The Q1 2026 APIM Property Sentiment Report shows approximately one-third of investors identify Queensland as offering the strongest prospects nationally. Victoria follows with 22%, New South Wales at 19%, and Western Australia at 16%. This distribution reinforces the continued dominance of eastern seaboard markets, where population growth, employment density, and infrastructure investment remain strongest.
Lower-tier markets remain significantly less favoured by investors. South Australia records 6%, Tasmania 4%, Northern Territory 3%, and the ACT just 1%. This highlights a clear concentration of capital into a small number of core markets, with investor behaviour increasingly shaped by perceived liquidity, growth consistency, and rental demand depth.
Although Queensland remains dominant, the data indicates moderation in activity levels compared to previous survey periods. This suggests the market is transitioning away from a period of heightened momentum and into a more selective investment environment where asset choice and timing are becoming more critical.
Around 15% of investors who exited the market cited rental reforms and legislative changes as a key factor influencing their decision, second only to profit-taking.

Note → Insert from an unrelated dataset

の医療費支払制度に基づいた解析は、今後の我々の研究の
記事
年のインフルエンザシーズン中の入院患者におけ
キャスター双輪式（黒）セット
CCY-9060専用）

This is a significant indicator of how regulatory environments are now directly influencing portfolio decisions. Even in markets with strong fundamentals, policy shifts are capable of altering investor confidence and reshaping allocation strategies.

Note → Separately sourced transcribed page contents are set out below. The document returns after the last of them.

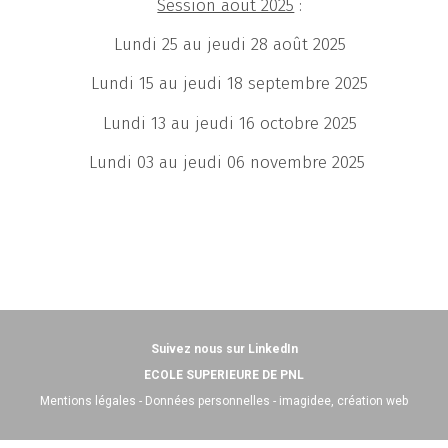
Session août 2025
:
Lundi 25 au jeudi 28 août 2025
Lundi 15 au jeudi 18 septembre 2025
Lundi 13 au jeudi 16 octobre 2025
Lundi 03 au jeudi 06 novembre 2025
Suivez nous sur LinkedIn
ECOLE SUPERIEURE DE PNL
Mentions légales
-
Données personnelles
-
imagidee, création web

This sensitivity to regulation highlights a broader structural change in investor behaviour. Property investment is becoming less about passive capital growth expectations and more about active management of risk, compliance, and long-term yield performance. As a result, investors are increasingly factoring in policy direction when selecting both geography and asset type.

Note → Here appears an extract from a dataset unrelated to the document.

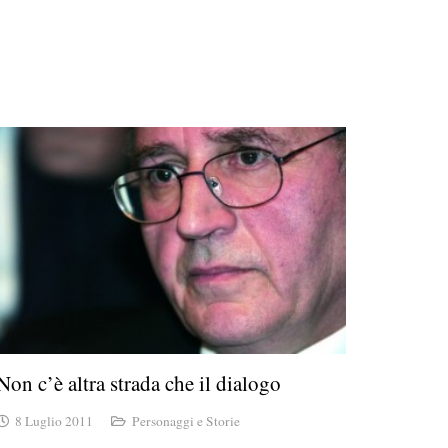
Non c’è altra strada che il dialogo
8 Luglio 2011
Personaggi e Storie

Investor purchasing intentions remain broadly stable, but there is a clear evolution in asset preference. Detached houses continue to dominate investor demand, although their share has declined for a second consecutive reporting period. This gradual shift suggests that investors are reassessing the balance between capital growth potential and rental yield efficiency.
Townhouses and apartments are gradually gaining traction as investors respond to entry price pressures, rising holding costs, and changing tenant demand profiles. These asset types often provide stronger yields and lower maintenance exposure, which can be more attractive in a higher interest rate environment.
Overall, investor behaviour is becoming more strategic and data driven. There is a growing emphasis on yield optimisation, regulatory awareness, and long-term portfolio positioning rather than broad market exposure. This marks a clear evolution from cyclical speculation toward more disciplined investment frameworks, particularly in markets experiencing higher policy intervention and affordability constraints.